Oppressed man talking with psychologist

(DGIwire) — The road to opioid addiction is sometimes paved with good intentions. Maybe someone had a bad skiing accident and broke his leg. The surgery went well, but the surgeon suggests that the patient stay in the hospital for a little while, just so they can ensure proper healing.

However, the patient in constant pain, and the only thing that helps him fall asleep is pressing the morphine button. This is okay—the nurses told him to press the button when he’s in pain. That’s why it’s there. But when he gets out of the hospital, things take a turn.

The doctor sends the patient home with a painkiller prescription and clear instructions on how many times a day he should take the pill. The doctor also says that if the pain is unbearable, he can take an extra pill. The word “unbearable” means different things to different people, and when the patient is in the comfort of his own home, there’s no one to regulate his painkiller intake besides him. Suddenly, he finds himself running out of his prescription a few days early. Next time, it’s a week. We can see where this is going. He might have, through no fault of his own, developed dependence on opioids.
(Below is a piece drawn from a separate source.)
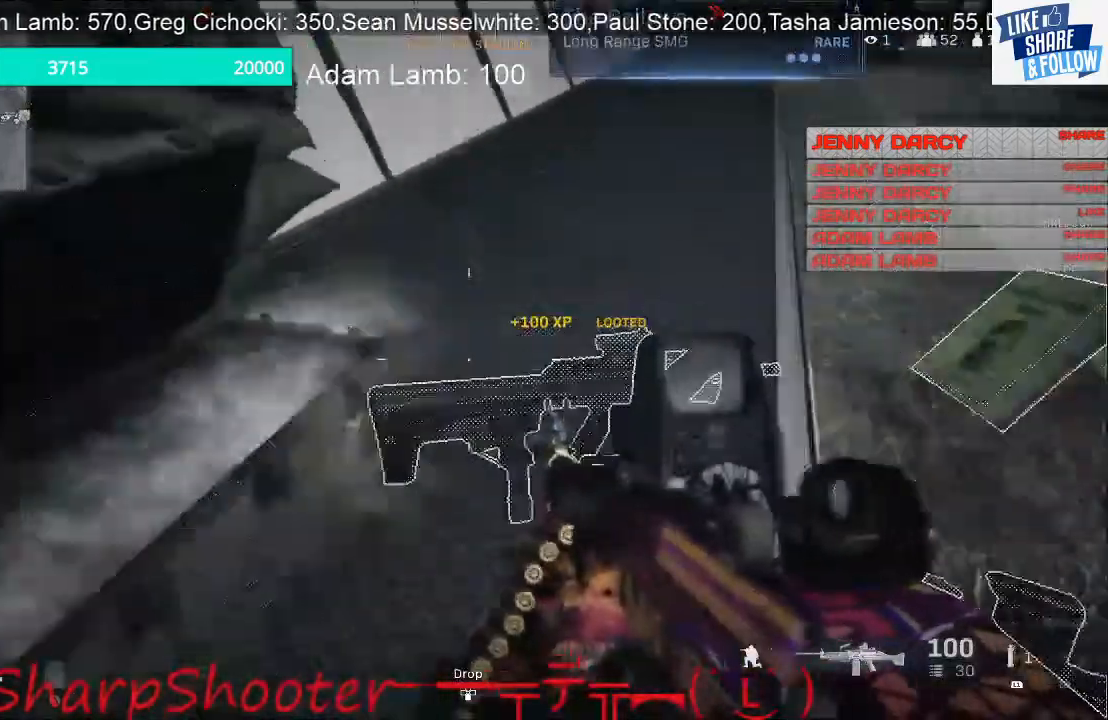
{"buttons": ["L3"], "left_stick": "up", "right_stick": "center", "events": [[33, "left_stick", "right"], [100, "right_stick", "center"], [233, "left_stick", "up-right"], [333, "left_stick", "up"], [400, "L3", "down"]]}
People of all ages, from all walks of life, can develop opioid dependency, and it often looks different in each person. InReach, a website and mobile app dedicated to helping people deal with opioid dependency, lists some universal warning signs to help determine if someone is on the fast track to dependency:

  1. Increasing opioid use over time to achieve the same effect.
  2. Feeling unwell if one has to go without the opioid.
  3. Personality changes and shifts in energy, mood and concentration.
  4. Avoiding family and friends.
  5. Continuing opioid use when pain relief is no longer needed.
  6. Spending large amounts of time planning, and sometimes travelling, to get more opioid, whether from doctors or dealers.
  7. Neglecting appearance, diet and personal hygiene.
  8. Calling in sick to work or school more than usual.
  9. Finding that senses and emotions are stronger and more stimulating than before.
  10. Forgetting events that have taken place and experiencing blackouts.

Battling addiction is very difficult, so it is important to recognize the symptoms. Then, if necessary, doctors can help patients by determining the appropriate treatments to support recovery.